The article by Rose cites Tim Flannery’s analysis of the ecological operation of a particular Australian landscape and the resulting conclusion that “species that cooperate in large, complex systems have the best change for continuing life.”
Here is a quote from Rose, summing the knowledge she learned from her Aboriginal teachers: unlike the “theory of survival through competition, an indigenous concept of survival of the fittest denotes…[that] those who are most fit are those who know most about how to fit in… It offers a synergistic account of life in which fitness is a project shared amongst living things, rather than a scare resource to be competed for. And it brings people into country as participants rather than ‘winners’” (p. 120)

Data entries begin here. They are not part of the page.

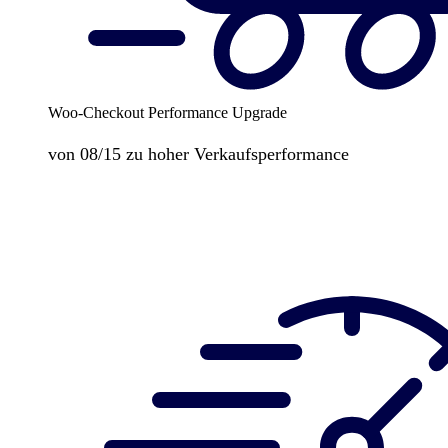
Woo-Checkout Performance Upgrade
von 08/15 zu hoher Verkaufsperformance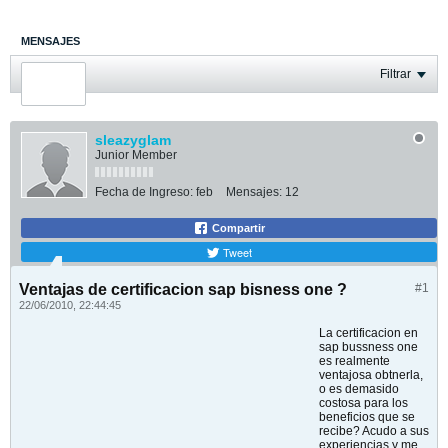
MENSAJES
ÚLTIMA ACTIVIDAD
Filtrar
FOTOS
sleazyglam
Junior Member
Fecha de Ingreso:
feb
Mensajes:
12
Compartir
Tweet
Ventajas de certificacion sap bisness one ?
#1
22/06/2010, 22:44:45
La certificacion en
sap bussness one
es realmente
ventajosa obtnerla,
o es demasido
costosa para los
beneficios que se
recibe? Acudo a sus
experiencias y me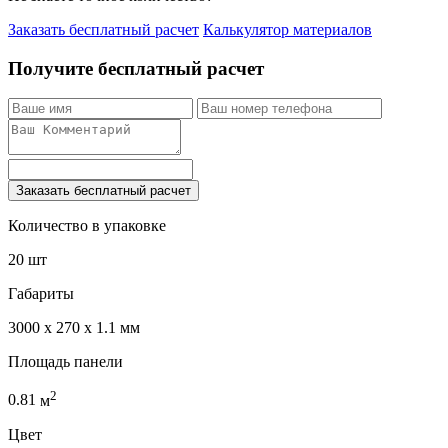
Заказать бесплатный расчет
Калькулятор материалов
Получите бесплатный расчет
Заказать бесплатный расчет
Количество в упаковке
20 шт
Габариты
3000 x 270 x 1.1 мм
Площадь панели
2
0.81
м
Цвет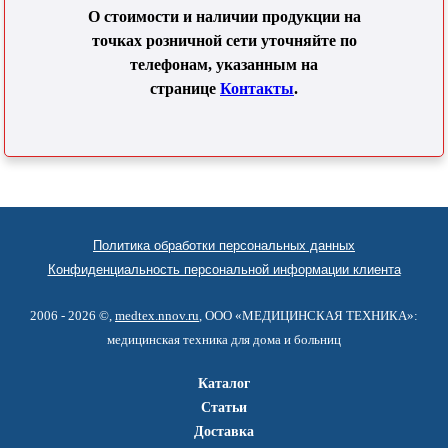
О стоимости и наличии продукции на
точках розничной сети уточняйте по
телефонам, указанным на
странице
Контакты
.
Политика обработки персональных данных
Конфиденциальность персональной информации клиента
2006 - 2026 ©,
medtex.nnov.ru
, ООО «МЕДИЦИНСКАЯ ТЕХНИКА»:
медицинская техника для дома и больниц
Каталог
Статьи
Доставка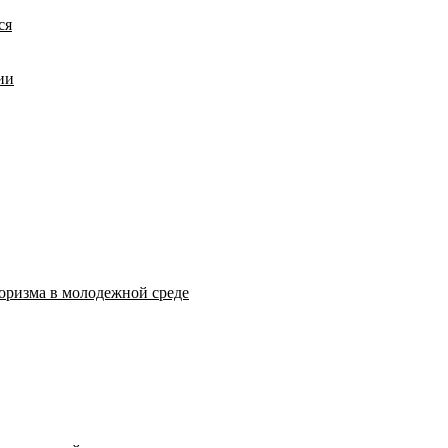
ся
ии
оризма в молодежной среде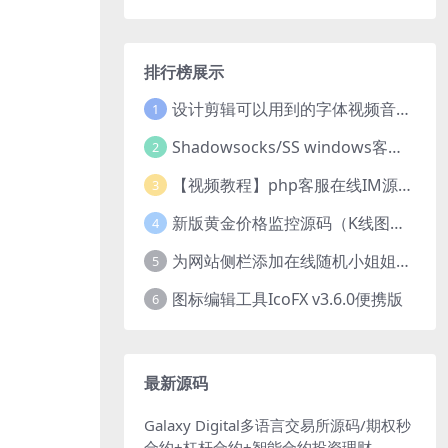
排行榜展示
设计剪辑可以用到的字体视频音乐音效素材
1
Shadowsocks/SS windows客户端下载
2
【视频教程】php客服在线IM源码 网页在线客服软件代码
3
新版黄金价格监控源码（K线图模块，黄金舆情模块，AI智能客服源码）
4
为网站侧栏添加在线随机小姐姐视频小功能源码
5
图标编辑工具IcoFX v3.6.0便携版
6
最新源码
Galaxy Digital多语言交易所源码/期权秒
合约+杠杆合约+智能合约投资理财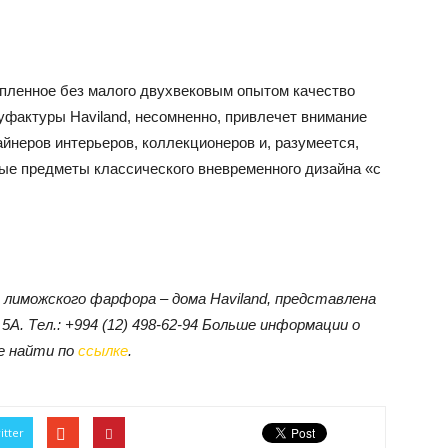
пленное без малого двухвековым опытом качество
фактуры Haviland, несомненно, привлечет внимание
йнеров интерьеров, коллекционеров и, разумеется,
ные предметы классического вневременного дизайна «с
я лиможского фарфора – дома Haviland, представлена
5А. Тел.: +994 (12) 498-62-94 Больше информации о
те найти по
ссылке
.
itter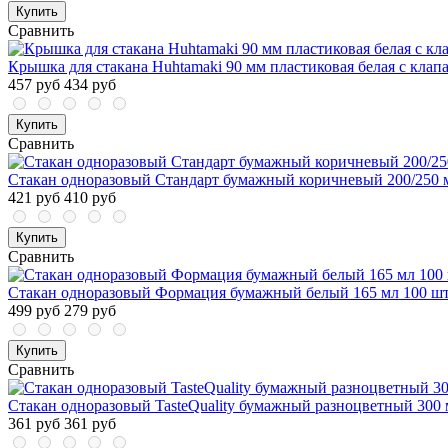
Купить
Сравнить
Крышка для стакана Huhtamaki 90 мм пластиковая белая с клап
457 руб
434 руб
Купить
Сравнить
Стакан одноразовый Стандарт бумажный коричневый 200/250 м
421 руб
410 руб
Купить
Сравнить
Стакан одноразовый Формация бумажный белый 165 мл 100 шт
499 руб
279 руб
Купить
Сравнить
Стакан одноразовый TasteQuality бумажный разноцветный 300 
361 руб
361 руб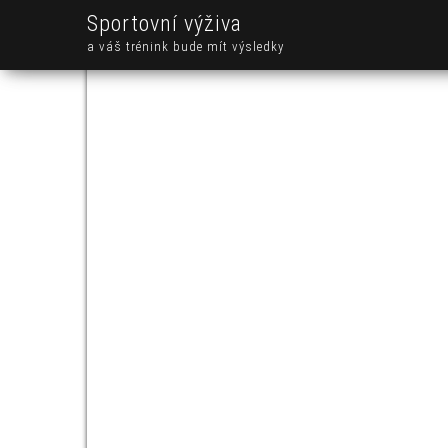
Sportovní výživa
a váš trénink bude mít výsledky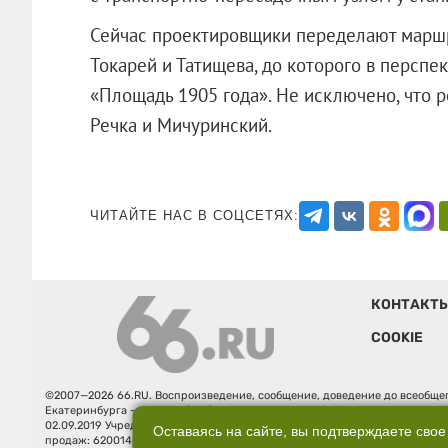
Сейчас проектировщики переделают маршр
Токарей и Татищева, до которого в перспек
«Площадь 1905 года». Не исключено, что 
Речка и Мичуринский.
ЧИТАЙТЕ НАС В СОЦСЕТЯХ:
КОНТАКТ
COOKIE
©2007—2026 66.RU. Воспроизведение, сообщение, доведение до всеобщег
Екатеринбурга — «66.ru» (18+) зарегистрировано Федеральной службой
02.09.2019 Учредитель: Общество с ограниченной ответственностью "66.ру
Оставаясь на сайте, вы подтверждаете свое
продаж: 620014, Свердловская обл., г. Екатеринбург, ул. Бориса Ельцина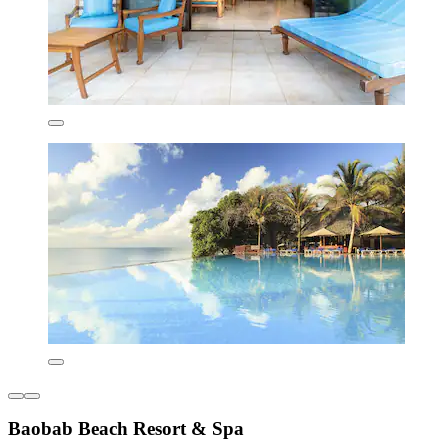
Baobab Beach Resort & Spa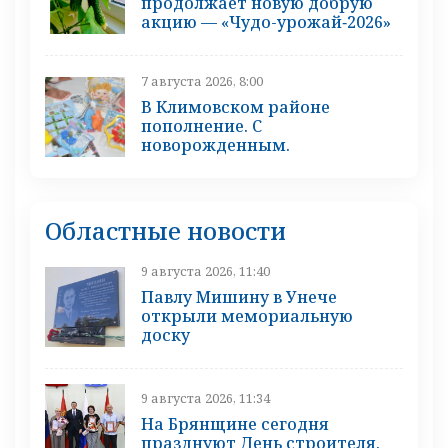
продолжает новую добрую
акцию — «Чудо-урожай‑2026»
7 августа 2026, 8:00
В Климовском районе
пополнение. С
новорожденным.
Областные новости
9 августа 2026, 11:40
Павлу Мишину в Унече
открыли мемориальную
доску
9 августа 2026, 11:34
На Брянщине сегодня
празднуют День строителя.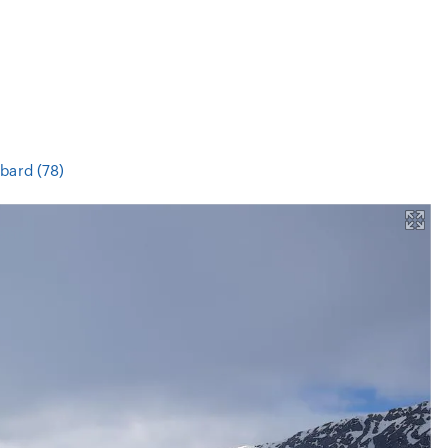
bard (78)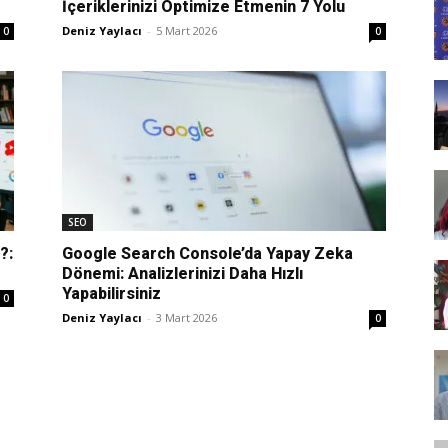
İçeriklerinizi Optimize Etmenin 7 Yolu
Tasarım,
Deniz Yaylacı
-
5 Mart 2026
0
0
UI/UX
SEO
?:
Google Search Console’da Yapay Zeka
Dönemi: Analizlerinizi Daha Hızlı
Yapabilirsiniz
0
Deniz Yaylacı
-
3 Mart 2026
0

Societies who have linked survival with fitting in traditionally managed their landscapes for resilient biodiversity, based on reciprocity and mutual adaptation between humans and nature. Today these societies are in a special position to care for earth’s living systems in the face of stresses induced by industrialization, since modern indigenous peoples currently steward eighty per cent of the world’s biodiversity.
It is a misuse of the theories of a man who cautioned himself “never to use the words ‘higher’ and ‘lower” to perceive evolution as based on dominating hierarchies– especially human-established ones that falsely preach that survivors are those who wipe out and replace other natural lives.